ICBC’s half-year results underpin the strength of China’s largest
banks despite a slowing Chinese economy and Beijing prodding them to
lend to riskier small and medium-sized firms.
Its profit for the six months ended June 30 rose to 167.93 billion
yuan ($23.68 billion) from 160.4 billion yuan in the same period a year
ago, according to the lender’s statement to the Hong Kong stock exchange
on Thursday.
The figure implied a net profit of 85.93 billion yuan for the second
quarter, up 5.2% from 81.64 billion yuan a year ago, according to
Reuters calculations.
Net fee and commission income grew 11.7% in the first-half to 88.5
billion yuan from 79.3 billion yuan on the strength of the bank’s card
business, it said.
However, like Bank of Communications and China Construction Bank Corp,
two of the big five banks who reported earlier, ICBC’s net interest
margin (NIM), a key gauge of profitability, slid to 2.29% at end-June,
from 2.31% in end-March.
Smaller Chinese banks are facing liquidity issues and mounting risks.

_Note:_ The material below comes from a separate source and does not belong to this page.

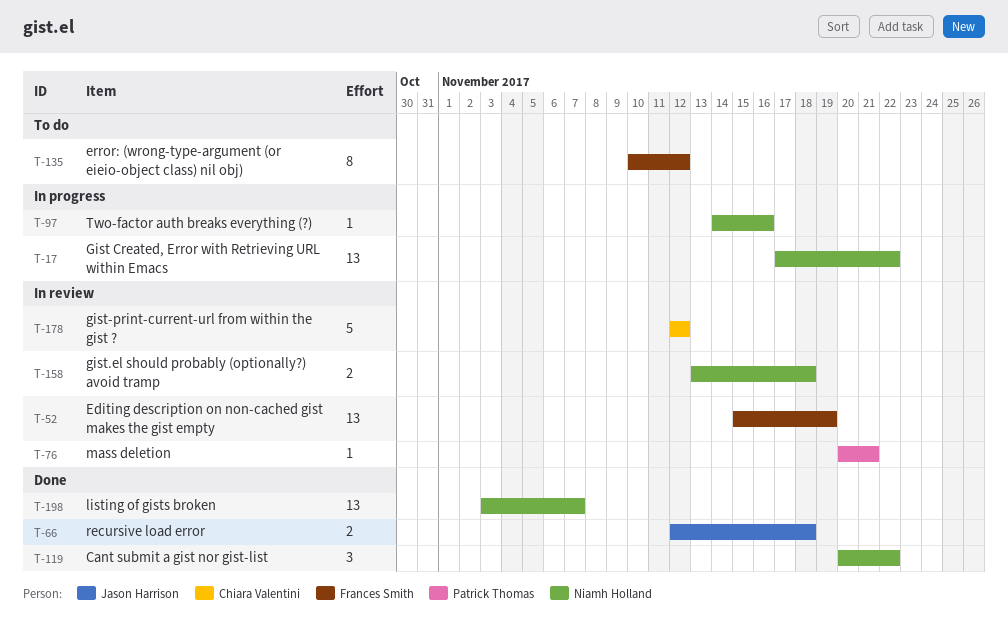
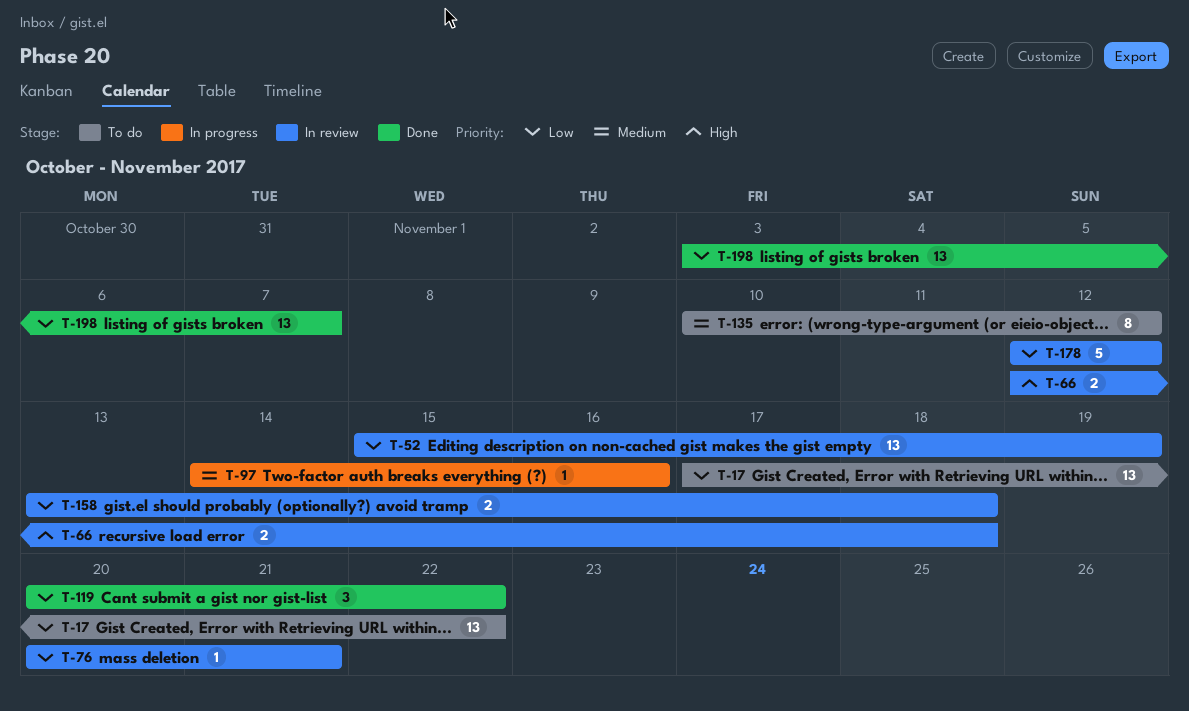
T-17, status: In progress -> To do
T-66, status: Done -> In review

Three regional banks have been bailed out by Beijing this year. Large
state banks acted as ‘white knights’, with ICBC announcing a 30 billion
yuan investment for a 10.82% stake in troubled Bank of Jinzhou.
ICBC’s non-performing loan (NPL) ratio was 1.48% at end-June, versus 1.51% at the end of March.
By the end of the June quarter, the non-performing loan ratio for
China’s banking sector reached 1.81%, the highest since 2009, recent
data from the China Insurance and Banking Regulatory Commission showed.